GIVEN TEXT ▸
————————
# Smoked Salmon Gateau



## cheftalk.com (Mar 11, 2007)

10 ounces Scottish smoked salmon 
5 each crepes (8" diameter) -- See Recipe
6 ounces dill shallot cream cheese -- See Recipe 
For the cream cheese 
1 pound cream cheese -- softened 
1 large shallot -- minced 
2 tablespoons fresh dill -- chopped 
1 tablespoon lemon juice 
salt and white pepper -- to taste


For the crepes
1 cup all-purpose flour 
1 cup milk 
3 each eggs
1/4 cup unsalted butter -- melted 
pinch salt 
pinch nutmeg

&nbsp

&nbsp

Put a sheet of plastic food wrap over an inverted cheese cake pan so that there is appx. 6" of plastic hanging over all around.(This is your working surface to assemble gateau so that when you are done the plastic may be folded up around the finished product to keep it fresh before serving and the inverted cake pan can be your 'cake dish' to serve off of.) 
1 large slice of smoked salmon is appx. 1 ounce. Cut 10 of these slices in half so that you have 20 1/2 ounce slices. 
Now begin to layer gateau: crepe,1 1/2 ounce cream cheese spread over surface, 5 half pieces of salmon layered to cover crepe, next crepe, cream cheese, salmon ect... till you have 4 layers and 1 crepe on top. 4 layers of filling with 1 crepe to top, thats a total of 5 crepes to make the gateau. 
Cut round gateau into 8 sections, serve section with mixed greens and a nice complementary vinaigrette. 
For the dill shallot creme cheese


Fold all ingrediants together. Use immediately or refridgerate. 
For the crepes


Make batter and refrigerate for 20 min. before useing. 
In a moderately hot teflon pan pour enough batter to coat bottom of pan with a thin film, it may be necessary to only cook the crepe on one side because of thinness, cook until done(appx.2 min.) 
Let cool, use or wrap tightly and freeze.


----------
————————
INFORMATION PROVIDED ▸

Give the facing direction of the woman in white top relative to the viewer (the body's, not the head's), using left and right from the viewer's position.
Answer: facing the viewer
————————
ACTIVITY ▸
Reproduce the entire smoked salmon gateau recipe word for word. The lines above are separate material and have no connection to the smoked salmon gateau recipe.

RESPONSE FOR THIS EXERCISE ▸
# Smoked Salmon Gateau



## cheftalk.com (Mar 11, 2007)

10 ounces Scottish smoked salmon 
5 each crepes (8" diameter) -- See Recipe
6 ounces dill shallot cream cheese -- See Recipe 
For the cream cheese 
1 pound cream cheese -- softened 
1 large shallot -- minced 
2 tablespoons fresh dill -- chopped 
1 tablespoon lemon juice 
salt and white pepper -- to taste


For the crepes
1 cup all-purpose flour 
1 cup milk 
3 each eggs
1/4 cup unsalted butter -- melted 
pinch salt 
pinch nutmeg

&nbsp

&nbsp

Put a sheet of plastic food wrap over an inverted cheese cake pan so that there is appx. 6" of plastic hanging over all around.(This is your working surface to assemble gateau so that when you are done the plastic may be folded up around the finished product to keep it fresh before serving and the inverted cake pan can be your 'cake dish' to serve off of.) 
1 large slice of smoked salmon is appx. 1 ounce. Cut 10 of these slices in half so that you have 20 1/2 ounce slices. 
Now begin to layer gateau: crepe,1 1/2 ounce cream cheese spread over surface, 5 half pieces of salmon layered to cover crepe, next crepe, cream cheese, salmon ect... till you have 4 layers and 1 crepe on top. 4 layers of filling with 1 crepe to top, thats a total of 5 crepes to make the gateau. 
Cut round gateau into 8 sections, serve section with mixed greens and a nice complementary vinaigrette. 
For the dill shallot creme cheese


Fold all ingrediants together. Use immediately or refridgerate. 
For the crepes


Make batter and refrigerate for 20 min. before useing. 
In a moderately hot teflon pan pour enough batter to coat bottom of pan with a thin film, it may be necessary to only cook the crepe on one side because of thinness, cook until done(appx.2 min.) 
Let cool, use or wrap tightly and freeze.


----------